Elife. 2021 Oct 26;10:e66039. doi: 10.7554/eLife.66039.
2
A visual pathway for skylight polarization processing in .用于天光偏振处理的视觉通路在……中
Elife. 2021 Mar 23;10:e63225. doi: 10.7554/eLife.63225.
3
Application of the hierarchical bootstrap to multi-level data in neuroscience.分层自举法在神经科学多级数据中的应用。
Neuron Behav Data Anal Theory. 2020;3(5). Epub 2020 Jul 21.
4
The Neuroanatomical Ultrastructure and Function of a Biological Ring Attractor.生物环吸引子的神经解剖超微结构和功能。
Neuron. 2020 Oct 14;108(1):145-163.e10. doi: 10.1016/j.neuron.2020.08.006. Epub 2020 Sep 10.
5
SPARC enables genetic manipulation of precise proportions of cells.SPARC 可实现精确比例细胞的基因操作。

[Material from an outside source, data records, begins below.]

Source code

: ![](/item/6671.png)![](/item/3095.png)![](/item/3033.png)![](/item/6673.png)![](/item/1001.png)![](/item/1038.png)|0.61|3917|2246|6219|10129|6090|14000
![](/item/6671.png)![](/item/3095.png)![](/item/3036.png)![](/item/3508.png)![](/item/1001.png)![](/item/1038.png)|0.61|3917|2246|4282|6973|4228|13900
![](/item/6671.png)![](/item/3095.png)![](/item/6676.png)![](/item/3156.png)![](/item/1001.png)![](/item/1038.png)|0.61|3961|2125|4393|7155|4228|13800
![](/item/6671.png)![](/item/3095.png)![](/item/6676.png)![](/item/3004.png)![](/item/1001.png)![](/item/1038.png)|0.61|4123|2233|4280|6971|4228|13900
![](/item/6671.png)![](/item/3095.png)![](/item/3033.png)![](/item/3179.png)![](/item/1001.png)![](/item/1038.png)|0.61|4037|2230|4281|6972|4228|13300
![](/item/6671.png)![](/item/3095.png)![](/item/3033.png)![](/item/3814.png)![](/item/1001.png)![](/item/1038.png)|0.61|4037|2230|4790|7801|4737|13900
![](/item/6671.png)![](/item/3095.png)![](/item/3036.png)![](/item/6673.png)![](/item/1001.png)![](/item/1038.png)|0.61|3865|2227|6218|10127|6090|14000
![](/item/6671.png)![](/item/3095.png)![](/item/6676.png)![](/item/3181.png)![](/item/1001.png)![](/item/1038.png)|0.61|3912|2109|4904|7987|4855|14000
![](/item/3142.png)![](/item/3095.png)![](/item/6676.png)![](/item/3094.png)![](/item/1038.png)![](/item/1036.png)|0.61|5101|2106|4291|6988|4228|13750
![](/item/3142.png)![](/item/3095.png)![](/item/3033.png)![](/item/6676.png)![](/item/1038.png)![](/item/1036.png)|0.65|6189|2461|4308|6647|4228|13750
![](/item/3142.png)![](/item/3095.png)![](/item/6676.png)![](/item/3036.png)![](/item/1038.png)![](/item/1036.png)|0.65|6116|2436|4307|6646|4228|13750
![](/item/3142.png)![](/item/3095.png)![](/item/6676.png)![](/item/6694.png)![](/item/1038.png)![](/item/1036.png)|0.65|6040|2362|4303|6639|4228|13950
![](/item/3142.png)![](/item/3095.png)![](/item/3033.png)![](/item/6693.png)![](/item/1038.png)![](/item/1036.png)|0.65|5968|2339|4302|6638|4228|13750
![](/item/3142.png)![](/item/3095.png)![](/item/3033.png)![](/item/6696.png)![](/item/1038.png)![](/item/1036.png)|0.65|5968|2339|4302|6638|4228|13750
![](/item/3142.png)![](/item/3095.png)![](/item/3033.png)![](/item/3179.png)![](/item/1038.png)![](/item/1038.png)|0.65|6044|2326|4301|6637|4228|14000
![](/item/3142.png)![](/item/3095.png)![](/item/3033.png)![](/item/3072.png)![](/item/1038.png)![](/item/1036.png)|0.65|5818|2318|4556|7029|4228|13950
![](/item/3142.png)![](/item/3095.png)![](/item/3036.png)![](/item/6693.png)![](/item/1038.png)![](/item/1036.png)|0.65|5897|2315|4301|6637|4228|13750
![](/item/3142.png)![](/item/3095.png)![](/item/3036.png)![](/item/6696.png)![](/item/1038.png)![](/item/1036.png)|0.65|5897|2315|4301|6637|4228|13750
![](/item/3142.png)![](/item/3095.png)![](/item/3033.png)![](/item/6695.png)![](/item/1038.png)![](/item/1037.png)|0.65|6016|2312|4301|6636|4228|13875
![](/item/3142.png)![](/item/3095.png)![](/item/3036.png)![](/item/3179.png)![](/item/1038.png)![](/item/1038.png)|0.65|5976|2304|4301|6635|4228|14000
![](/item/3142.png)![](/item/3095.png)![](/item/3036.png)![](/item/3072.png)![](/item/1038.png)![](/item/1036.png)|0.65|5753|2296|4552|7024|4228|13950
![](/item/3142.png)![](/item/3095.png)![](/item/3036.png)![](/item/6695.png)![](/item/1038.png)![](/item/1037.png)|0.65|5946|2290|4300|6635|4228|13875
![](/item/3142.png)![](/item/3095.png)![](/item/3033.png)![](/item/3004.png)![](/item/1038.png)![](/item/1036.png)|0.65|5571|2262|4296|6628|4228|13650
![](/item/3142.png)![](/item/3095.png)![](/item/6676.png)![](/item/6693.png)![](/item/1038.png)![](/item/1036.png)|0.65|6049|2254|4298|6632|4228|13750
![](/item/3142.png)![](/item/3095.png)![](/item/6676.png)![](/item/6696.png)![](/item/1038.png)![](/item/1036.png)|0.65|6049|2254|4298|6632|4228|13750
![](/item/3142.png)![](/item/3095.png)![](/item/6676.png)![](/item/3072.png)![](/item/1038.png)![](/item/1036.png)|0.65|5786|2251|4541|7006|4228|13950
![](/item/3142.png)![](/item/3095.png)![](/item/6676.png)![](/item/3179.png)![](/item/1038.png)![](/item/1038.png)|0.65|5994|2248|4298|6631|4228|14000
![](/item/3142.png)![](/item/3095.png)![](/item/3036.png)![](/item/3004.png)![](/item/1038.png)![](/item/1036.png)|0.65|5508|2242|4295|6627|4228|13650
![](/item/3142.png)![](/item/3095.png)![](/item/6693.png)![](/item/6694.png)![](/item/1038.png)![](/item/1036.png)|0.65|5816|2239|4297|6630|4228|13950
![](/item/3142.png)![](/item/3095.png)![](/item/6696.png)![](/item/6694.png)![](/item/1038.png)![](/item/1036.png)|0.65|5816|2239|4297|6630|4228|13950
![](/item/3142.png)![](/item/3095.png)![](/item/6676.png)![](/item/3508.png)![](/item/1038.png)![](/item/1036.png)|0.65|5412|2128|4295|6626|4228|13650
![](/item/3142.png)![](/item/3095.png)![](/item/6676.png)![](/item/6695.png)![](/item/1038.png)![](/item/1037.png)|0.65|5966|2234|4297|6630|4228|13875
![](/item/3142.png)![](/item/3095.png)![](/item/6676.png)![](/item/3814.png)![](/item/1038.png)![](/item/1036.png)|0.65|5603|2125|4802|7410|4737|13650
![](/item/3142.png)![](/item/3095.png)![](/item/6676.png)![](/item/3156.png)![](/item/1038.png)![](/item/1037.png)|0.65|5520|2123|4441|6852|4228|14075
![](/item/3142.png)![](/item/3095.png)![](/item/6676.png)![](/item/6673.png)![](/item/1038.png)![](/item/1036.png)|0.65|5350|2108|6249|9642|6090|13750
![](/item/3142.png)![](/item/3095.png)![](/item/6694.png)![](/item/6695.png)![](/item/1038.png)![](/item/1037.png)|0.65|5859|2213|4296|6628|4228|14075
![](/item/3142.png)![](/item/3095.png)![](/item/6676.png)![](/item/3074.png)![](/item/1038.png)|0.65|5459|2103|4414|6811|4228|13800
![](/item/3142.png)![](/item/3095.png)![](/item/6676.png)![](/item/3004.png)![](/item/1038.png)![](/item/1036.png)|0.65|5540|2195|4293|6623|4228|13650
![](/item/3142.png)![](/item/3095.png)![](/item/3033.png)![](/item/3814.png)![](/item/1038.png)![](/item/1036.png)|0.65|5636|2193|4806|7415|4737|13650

Nat Neurosci. 2020 Sep;23(9):1168-1175. doi: 10.1038/s41593-020-0668-9. Epub 2020 Jul 20.
6
Generation of stable heading representations in diverse visual scenes.在不同视觉场景中生成稳定的标题表示。
Nature. 2019 Dec;576(7785):126-131. doi: 10.1038/s41586-019-1767-1. Epub 2019 Nov 20.
7
Sensorimotor experience remaps visual input to a heading-direction network.感觉运动经验将视觉输入重新映射到朝向方向网络。
Nature. 2019 Dec;576(7785):121-125. doi: 10.1038/s41586-019-1772-4. Epub 2019 Nov 20.
8
A neural heading estimate is compared with an internal goal to guide oriented navigation.神经航向估计与内部目标进行比较,以指导有向导航。
Nat Neurosci. 2019 Sep;22(9):1460-1468. doi: 10.1038/s41593-019-0444-x. Epub 2019 Jul 22.
9
Action-based attention in .基于动作的注意力.
J Neurophysiol. 2019 Jun 1;121(6):2428-2432. doi: 10.1152/jn.00164.2019. Epub 2019 May 1.
10
What, If, and When to Move: Basal Ganglia Circuits and Self-Paced Action Initiation.何时、何地、为何行动:基底神经节回路与自我启动的动作。
Annu Rev Neurosci. 2019 Jul 8;42:459-483. doi: 10.1146/annurev-neuro-072116-031033. Epub 2019 Apr 24.